We used transcranial magnetic stimulation (TMS) to investigate whether an acute bout of resistance exercise with blood flow restriction (BFR) stimulated changes in corticomotor excitability (motor evoked potential, MEP) and short-interval intracortical inhibition (SICI), and compared the responses to two traditional resistance exercise methods. Ten males completed four unilateral elbow flexion exercise trials in a balanced, randomized crossover design: (1) heavy-load (HL: 80% one-repetition maximum [1-RM]); (2) light-load (LL; 20% 1-RM) and two other light-load trials with BFR applied; (3) continuously at 80% resting systolic blood pressure (BFR-C); or (4) intermittently at 130% resting systolic blood pressure (BFR-I).
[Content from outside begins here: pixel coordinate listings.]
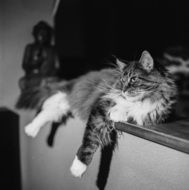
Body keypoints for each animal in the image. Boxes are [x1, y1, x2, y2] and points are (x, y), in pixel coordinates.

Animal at [16, 50, 177, 178]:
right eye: (122, 80)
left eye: (133, 79)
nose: (124, 90)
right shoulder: (100, 107)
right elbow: (90, 141)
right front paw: (77, 168)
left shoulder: (151, 115)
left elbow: (130, 112)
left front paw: (118, 113)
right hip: (68, 97)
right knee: (48, 107)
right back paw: (31, 129)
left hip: (67, 103)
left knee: (51, 111)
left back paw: (32, 131)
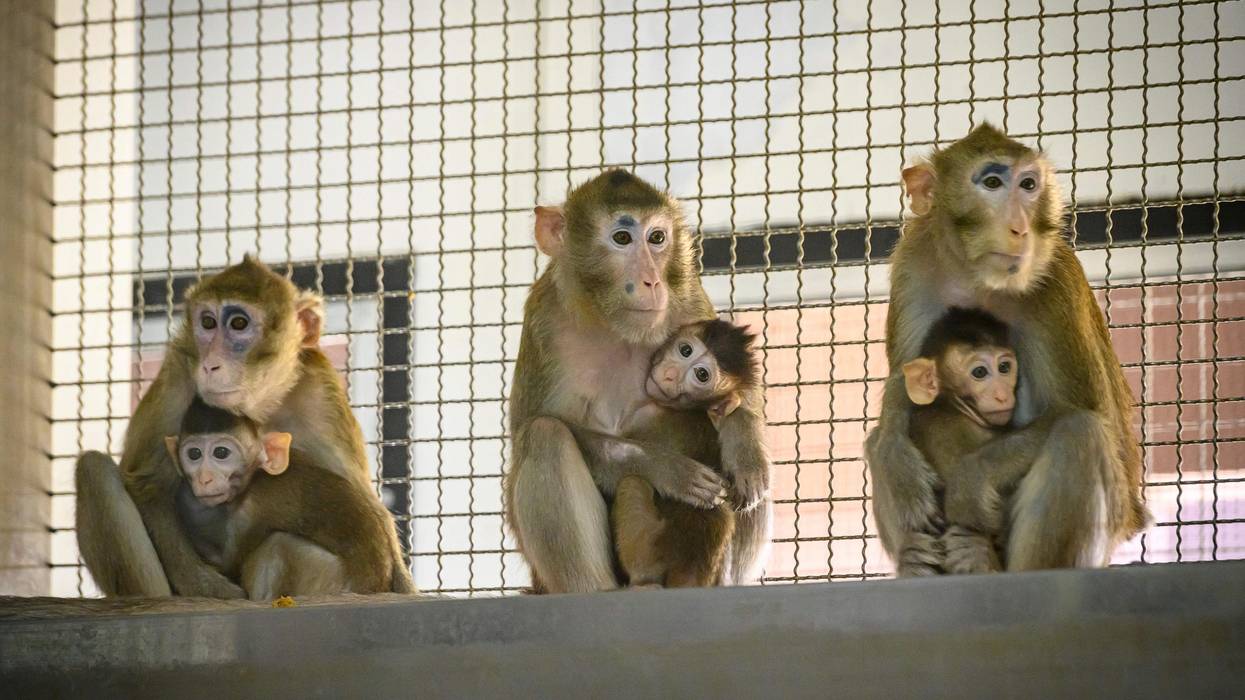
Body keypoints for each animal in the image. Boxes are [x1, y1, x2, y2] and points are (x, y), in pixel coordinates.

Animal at [166, 397, 399, 599]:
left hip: (327, 580)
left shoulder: (254, 506)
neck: (257, 475)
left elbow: (229, 564)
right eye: (194, 454)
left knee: (278, 544)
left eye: (221, 453)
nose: (204, 478)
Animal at [610, 318, 759, 587]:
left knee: (633, 483)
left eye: (702, 375)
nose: (670, 373)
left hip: (645, 551)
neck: (689, 410)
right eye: (686, 350)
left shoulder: (643, 415)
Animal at [864, 123, 1149, 577]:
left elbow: (1096, 418)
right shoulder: (914, 264)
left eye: (1029, 185)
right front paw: (895, 459)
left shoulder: (1056, 283)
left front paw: (971, 478)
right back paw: (914, 560)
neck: (978, 280)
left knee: (1080, 432)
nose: (1020, 228)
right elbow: (903, 391)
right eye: (993, 183)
MEP amplitude and SICI were measured using TMS at baseline, and at four time-points over a 60 min post-exercise period. MEP amplitude increased rapidly (within 5 min post-exercise) for BFR-C and remained elevated for 60 min post-exercise compared with all other trials. MEP amplitudes increased for up to 20 and 40 min for LL and BFR-I, respectively. These findings provide evidence that BFR resistance exercise can modulate corticomotor excitability, possibly due to altered sensory feedback via group III and IV afferents. This response may be an acute indication of neuromuscular adaptations that underpin changes in muscle strength following a BFR resistance training programme.

Haemodynamics of aerobic and resistance blood flow restriction exercise in young and older adults.
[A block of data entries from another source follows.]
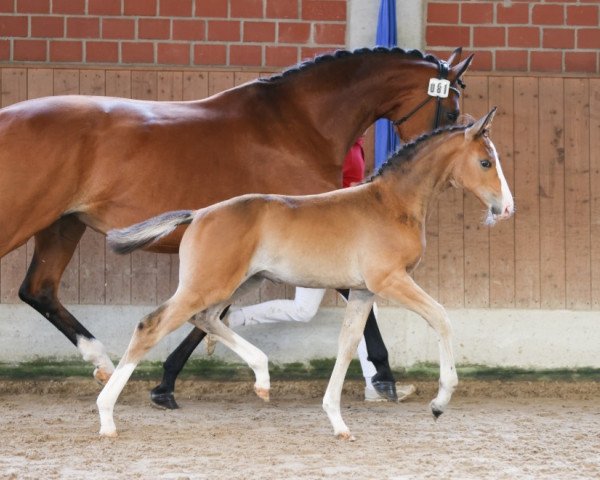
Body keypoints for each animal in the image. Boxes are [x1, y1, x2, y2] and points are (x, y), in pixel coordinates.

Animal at [0, 47, 468, 402]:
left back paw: (102, 362)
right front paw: (386, 377)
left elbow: (211, 314)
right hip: (24, 219)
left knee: (39, 290)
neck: (298, 126)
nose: (450, 163)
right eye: (452, 112)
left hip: (63, 224)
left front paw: (166, 382)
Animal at [101, 109, 512, 438]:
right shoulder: (389, 280)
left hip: (239, 282)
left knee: (207, 318)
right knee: (152, 326)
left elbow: (348, 344)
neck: (390, 204)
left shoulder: (362, 291)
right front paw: (440, 402)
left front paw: (338, 422)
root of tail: (198, 213)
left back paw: (262, 377)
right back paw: (106, 418)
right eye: (485, 162)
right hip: (207, 284)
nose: (506, 208)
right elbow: (441, 318)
PURPOSE: Light-load blood flow restriction exercise (BFRE) may provide a novel training method to limit the effects of age-related muscle atrophy in older adults. Therefore, the purpose of this study was to compare the haemodynamic response to resistance and aerobic BFRE between young adults (YA; n = 11; 22 ± 1 years) and older adults (OA; n = 13; 69 ± 1 years). METHOD: On two occasions, participants completed BFRE or control exercise (CON). One occasion was leg press (LP; 20 % 1-RM) and the other was treadmill walking (TM; 4 km h(-1)). Haemodynamic responses (HR, Q, SV and BP) were recorded during baseline and exercise. RESULT: At baseline, YA and OA were different for some haemodynamic parameters (e.g. BP, SV). The relative responses to BFRE were similar between YA and OA. Blood pressures increased more with BFRE, and also for LP over TM. Q increased similarly for BFRE and CON (in both LP and TM), but with elevated HR and reduced SV (TM only). CONCLUSION: While BFR conferred slightly greater haemodynamic stress than CON, this was lower for walking than leg-press exercise. Given similar response magnitudes between YA and OA, these data support aerobic exercise being a more appropriate BFRE for prescription in older adults that may contribute to limiting the effects of age-related muscle atrophy.